* PROBLEM REQUIREMENTS *
Where a record contains an image, leave the image out and print the rest exactly.

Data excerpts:
+ + +

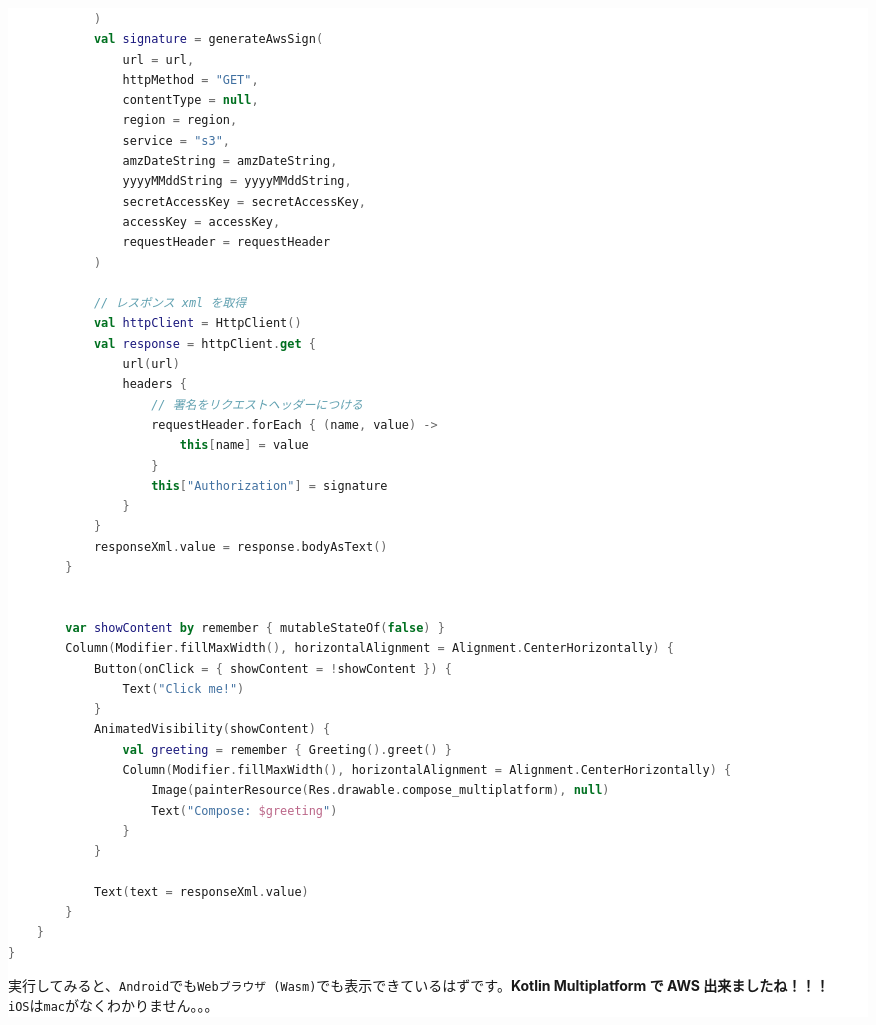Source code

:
 ```kotlin
            )
            val signature = generateAwsSign(
                url = url,
                httpMethod = "GET",
                contentType = null,
                region = region,
                service = "s3",
                amzDateString = amzDateString,
                yyyyMMddString = yyyyMMddString,
                secretAccessKey = secretAccessKey,
                accessKey = accessKey,
                requestHeader = requestHeader
            )

            // レスポンス xml を取得
            val httpClient = HttpClient()
            val response = httpClient.get {
                url(url)
                headers {
                    // 署名をリクエストヘッダーにつける
                    requestHeader.forEach { (name, value) ->
                        this[name] = value
                    }
                    this["Authorization"] = signature
                }
            }
            responseXml.value = response.bodyAsText()
        }


        var showContent by remember { mutableStateOf(false) }
        Column(Modifier.fillMaxWidth(), horizontalAlignment = Alignment.CenterHorizontally) {
            Button(onClick = { showContent = !showContent }) {
                Text("Click me!")
            }
            AnimatedVisibility(showContent) {
                val greeting = remember { Greeting().greet() }
                Column(Modifier.fillMaxWidth(), horizontalAlignment = Alignment.CenterHorizontally) {
                    Image(painterResource(Res.drawable.compose_multiplatform), null)
                    Text("Compose: $greeting")
                }
            }

            Text(text = responseXml.value)
        }
    }
}
```

実行してみると、`Android`でも`Webブラウザ (Wasm)`でも表示できているはずです。**Kotlin Multiplatform で AWS 出来ましたね！！！**  
`iOS`は`mac`がなくわかりません。。。
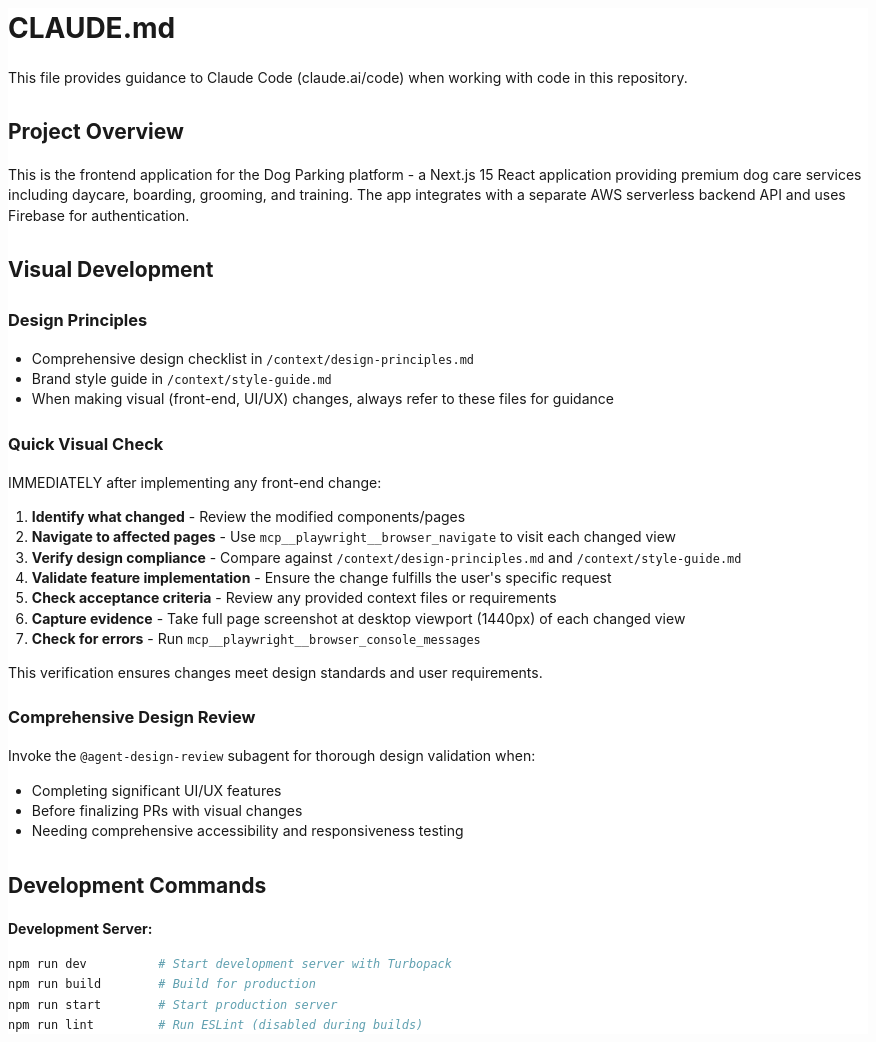 # CLAUDE.md

This file provides guidance to Claude Code (claude.ai/code) when working with code in this repository.

## Project Overview

This is the frontend application for the Dog Parking platform - a Next.js 15 React application providing premium dog care services including daycare, boarding, grooming, and training. The app integrates with a separate AWS serverless backend API and uses Firebase for authentication.

## Visual Development

### Design Principles

- Comprehensive design checklist in `/context/design-principles.md`
- Brand style guide in `/context/style-guide.md`
- When making visual (front-end, UI/UX) changes, always refer to these files for guidance

### Quick Visual Check

IMMEDIATELY after implementing any front-end change:

1. **Identify what changed** - Review the modified components/pages
2. **Navigate to affected pages** - Use `mcp__playwright__browser_navigate` to visit each changed view
3. **Verify design compliance** - Compare against `/context/design-principles.md` and `/context/style-guide.md`
4. **Validate feature implementation** - Ensure the change fulfills the user's specific request
5. **Check acceptance criteria** - Review any provided context files or requirements
6. **Capture evidence** - Take full page screenshot at desktop viewport (1440px) of each changed view
7. **Check for errors** - Run `mcp__playwright__browser_console_messages`

This verification ensures changes meet design standards and user requirements.

### Comprehensive Design Review

Invoke the `@agent-design-review` subagent for thorough design validation when:

- Completing significant UI/UX features
- Before finalizing PRs with visual changes
- Needing comprehensive accessibility and responsiveness testing

## Development Commands

**Development Server:**

```bash
npm run dev          # Start development server with Turbopack
npm run build        # Build for production
npm run start        # Start production server
npm run lint         # Run ESLint (disabled during builds)
```
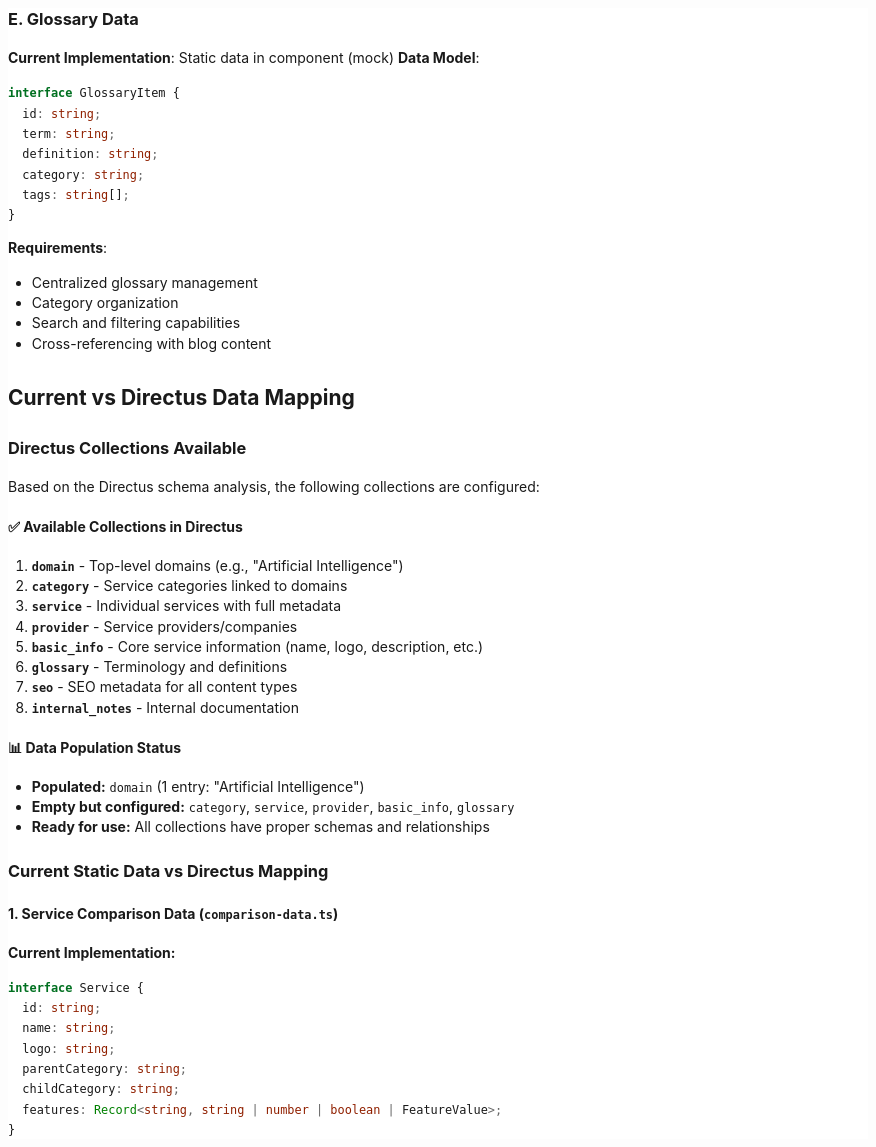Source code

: ### E. Glossary Data

**Current Implementation**: Static data in component (mock)
**Data Model**:
```typescript
interface GlossaryItem {
  id: string;
  term: string;
  definition: string;
  category: string;
  tags: string[];
}
```

**Requirements**:
- Centralized glossary management
- Category organization
- Search and filtering capabilities
- Cross-referencing with blog content

## Current vs Directus Data Mapping

### Directus Collections Available

Based on the Directus schema analysis, the following collections are configured:

#### ✅ **Available Collections in Directus**
1. **`domain`** - Top-level domains (e.g., "Artificial Intelligence")
2. **`category`** - Service categories linked to domains
3. **`service`** - Individual services with full metadata
4. **`provider`** - Service providers/companies
5. **`basic_info`** - Core service information (name, logo, description, etc.)
6. **`glossary`** - Terminology and definitions
7. **`seo`** - SEO metadata for all content types
8. **`internal_notes`** - Internal documentation

#### 📊 **Data Population Status**
- **Populated:** `domain` (1 entry: "Artificial Intelligence")
- **Empty but configured:** `category`, `service`, `provider`, `basic_info`, `glossary`
- **Ready for use:** All collections have proper schemas and relationships

### Current Static Data vs Directus Mapping

#### 1. **Service Comparison Data** (`comparison-data.ts`)
**Current Implementation:**
```typescript
interface Service {
  id: string;
  name: string;
  logo: string;
  parentCategory: string;
  childCategory: string;
  features: Record<string, string | number | boolean | FeatureValue>;
}
```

+ + +

* TASK RESPONSE *
Source code

:
 ```kotlin
            )
            val signature = generateAwsSign(
                url = url,
                httpMethod = "GET",
                contentType = null,
                region = region,
                service = "s3",
                amzDateString = amzDateString,
                yyyyMMddString = yyyyMMddString,
                secretAccessKey = secretAccessKey,
                accessKey = accessKey,
                requestHeader = requestHeader
            )

            // レスポンス xml を取得
            val httpClient = HttpClient()
            val response = httpClient.get {
                url(url)
                headers {
                    // 署名をリクエストヘッダーにつける
                    requestHeader.forEach { (name, value) ->
                        this[name] = value
                    }
                    this["Authorization"] = signature
                }
            }
            responseXml.value = response.bodyAsText()
        }


        var showContent by remember { mutableStateOf(false) }
        Column(Modifier.fillMaxWidth(), horizontalAlignment = Alignment.CenterHorizontally) {
            Button(onClick = { showContent = !showContent }) {
                Text("Click me!")
            }
            AnimatedVisibility(showContent) {
                val greeting = remember { Greeting().greet() }
                Column(Modifier.fillMaxWidth(), horizontalAlignment = Alignment.CenterHorizontally) {
                    Image(painterResource(Res.drawable.compose_multiplatform), null)
                    Text("Compose: $greeting")
                }
            }

            Text(text = responseXml.value)
        }
    }
}
```

実行してみると、`Android`でも`Webブラウザ (Wasm)`でも表示できているはずです。**Kotlin Multiplatform で AWS 出来ましたね！！！**  
`iOS`は`mac`がなくわかりません。。。
 # CLAUDE.md

This file provides guidance to Claude Code (claude.ai/code) when working with code in this repository.

## Project Overview

This is the frontend application for the Dog Parking platform - a Next.js 15 React application providing premium dog care services including daycare, boarding, grooming, and training. The app integrates with a separate AWS serverless backend API and uses Firebase for authentication.

## Visual Development

### Design Principles

- Comprehensive design checklist in `/context/design-principles.md`
- Brand style guide in `/context/style-guide.md`
- When making visual (front-end, UI/UX) changes, always refer to these files for guidance

### Quick Visual Check

IMMEDIATELY after implementing any front-end change:

1. **Identify what changed** - Review the modified components/pages
2. **Navigate to affected pages** - Use `mcp__playwright__browser_navigate` to visit each changed view
3. **Verify design compliance** - Compare against `/context/design-principles.md` and `/context/style-guide.md`
4. **Validate feature implementation** - Ensure the change fulfills the user's specific request
5. **Check acceptance criteria** - Review any provided context files or requirements
6. **Capture evidence** - Take full page screenshot at desktop viewport (1440px) of each changed view
7. **Check for errors** - Run `mcp__playwright__browser_console_messages`

This verification ensures changes meet design standards and user requirements.

### Comprehensive Design Review

Invoke the `@agent-design-review` subagent for thorough design validation when:

- Completing significant UI/UX features
- Before finalizing PRs with visual changes
- Needing comprehensive accessibility and responsiveness testing

## Development Commands

**Development Server:**

```bash
npm run dev          # Start development server with Turbopack
npm run build        # Build for production
npm run start        # Start production server
npm run lint         # Run ESLint (disabled during builds)
```
Source code

: ### E. Glossary Data

**Current Implementation**: Static data in component (mock)
**Data Model**:
```typescript
interface GlossaryItem {
  id: string;
  term: string;
  definition: string;
  category: string;
  tags: string[];
}
```

**Requirements**:
- Centralized glossary management
- Category organization
- Search and filtering capabilities
- Cross-referencing with blog content

## Current vs Directus Data Mapping

### Directus Collections Available

Based on the Directus schema analysis, the following collections are configured:

#### ✅ **Available Collections in Directus**
1. **`domain`** - Top-level domains (e.g., "Artificial Intelligence")
2. **`category`** - Service categories linked to domains
3. **`service`** - Individual services with full metadata
4. **`provider`** - Service providers/companies
5. **`basic_info`** - Core service information (name, logo, description, etc.)
6. **`glossary`** - Terminology and definitions
7. **`seo`** - SEO metadata for all content types
8. **`internal_notes`** - Internal documentation

#### 📊 **Data Population Status**
- **Populated:** `domain` (1 entry: "Artificial Intelligence")
- **Empty but configured:** `category`, `service`, `provider`, `basic_info`, `glossary`
- **Ready for use:** All collections have proper schemas and relationships

### Current Static Data vs Directus Mapping

#### 1. **Service Comparison Data** (`comparison-data.ts`)
**Current Implementation:**
```typescript
interface Service {
  id: string;
  name: string;
  logo: string;
  parentCategory: string;
  childCategory: string;
  features: Record<string, string | number | boolean | FeatureValue>;
}
```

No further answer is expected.